The combination of personal computers and personal robots offer an awesome potential to break down the assembly line and put the means of production into the hands of the individual. However, the computer industry has sadly demonstrated its ability to centralize and control technology through copyright restrictions and secret source code. Instead of downloading a motorcycle repair program with a few clicks, you may be presented with a e-commerce form requesting your credit card number first.

Fortunately, the free software community has demonstrated that determined individuals, through sacrifice and hard work, can build open systems to replace and improve on proprietary ones. Free software developers need to take the lead in advancing this new robotic technology, preventing it from becoming another weapon to control people’s lives, and instead fulfilling the promise of post-industrialism to liberate mankind from the assembly line.

How do we get there from here? Much of robotic hardware technology is commonly available today. Video capture cards, which can give a computer “eyes” when connected to a video camera, have been on the market for several years. While arms and grabber hands might not be as common, the mechanics behind their construction is fairly simple and well understood. Here’s a short list of major milestones:

  1. Standard robot manipulator arm. Just as a PC hardware standard was needed before Linux could be written, a standard robot arm is needed to facilitate cooperation between software developers. Arm must be able to perform a set of benchmark tasks under direct manual control. Mechanical design and construction details published on-line.
  2. Record-and-playback programming interface. Robot arm can repeat programmed tasks. Able to deal with slight variations in position and orientation of objects.
  3. Specialized robot work cells. Tasks such as micro chip fabrication will require specialized support hardware such as vacuum chambers. Other specialized tasks include chemical processing, and fabrication of plastics and ceramics. Other specialized work cells will be developed as needed to achieve later milestones.
  4. Self-replication. Robot arm can build a working duplicate of itself using specialized work cells. A major milestone, comparable to a compiler being able to compile itself.
  5. Work cell replication. Robot arm can build all specialized work cells needed for its self-replication.
  6. Computer replication. Robot arm can build a computer capable of controlling it.
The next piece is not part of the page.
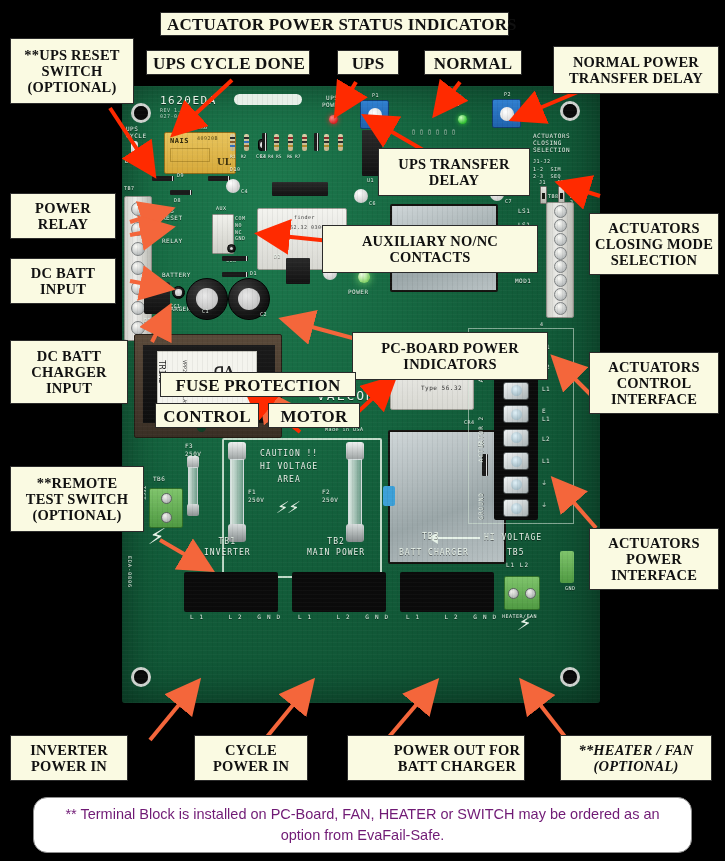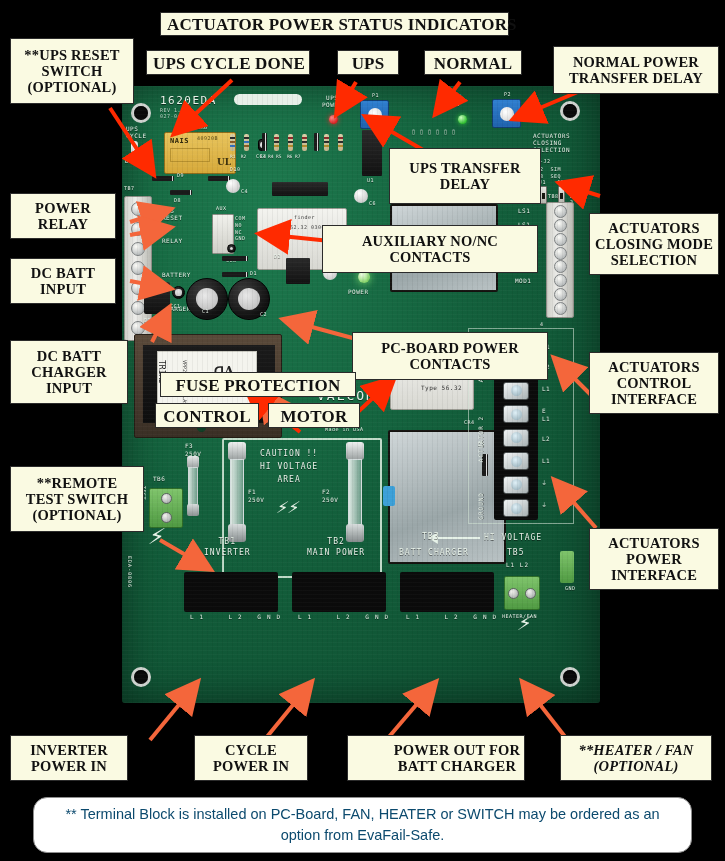"UPS TRANSFER" div.lbl { height: 56px -> 48px; left: 389px -> 378px }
Having achieved these milestones, we’ll have constructed a robotic system able to duplicate both itself and the computer needed to control it. Further refinement of this technology will allow ever simpler raw materials to be input into the construction process. A robot capable of building a duplicate of itself will no doubt be sophisticated enough to be used for many other tasks, and provide a starting point for tasks it’s yet incapable of doing.

Science fiction writers have imagined such possibilities for decades, just as they once imagined men flying to the moon. If the Apollo space program is any indication, we may only be waiting for a Jack Kennedy to lead us forward.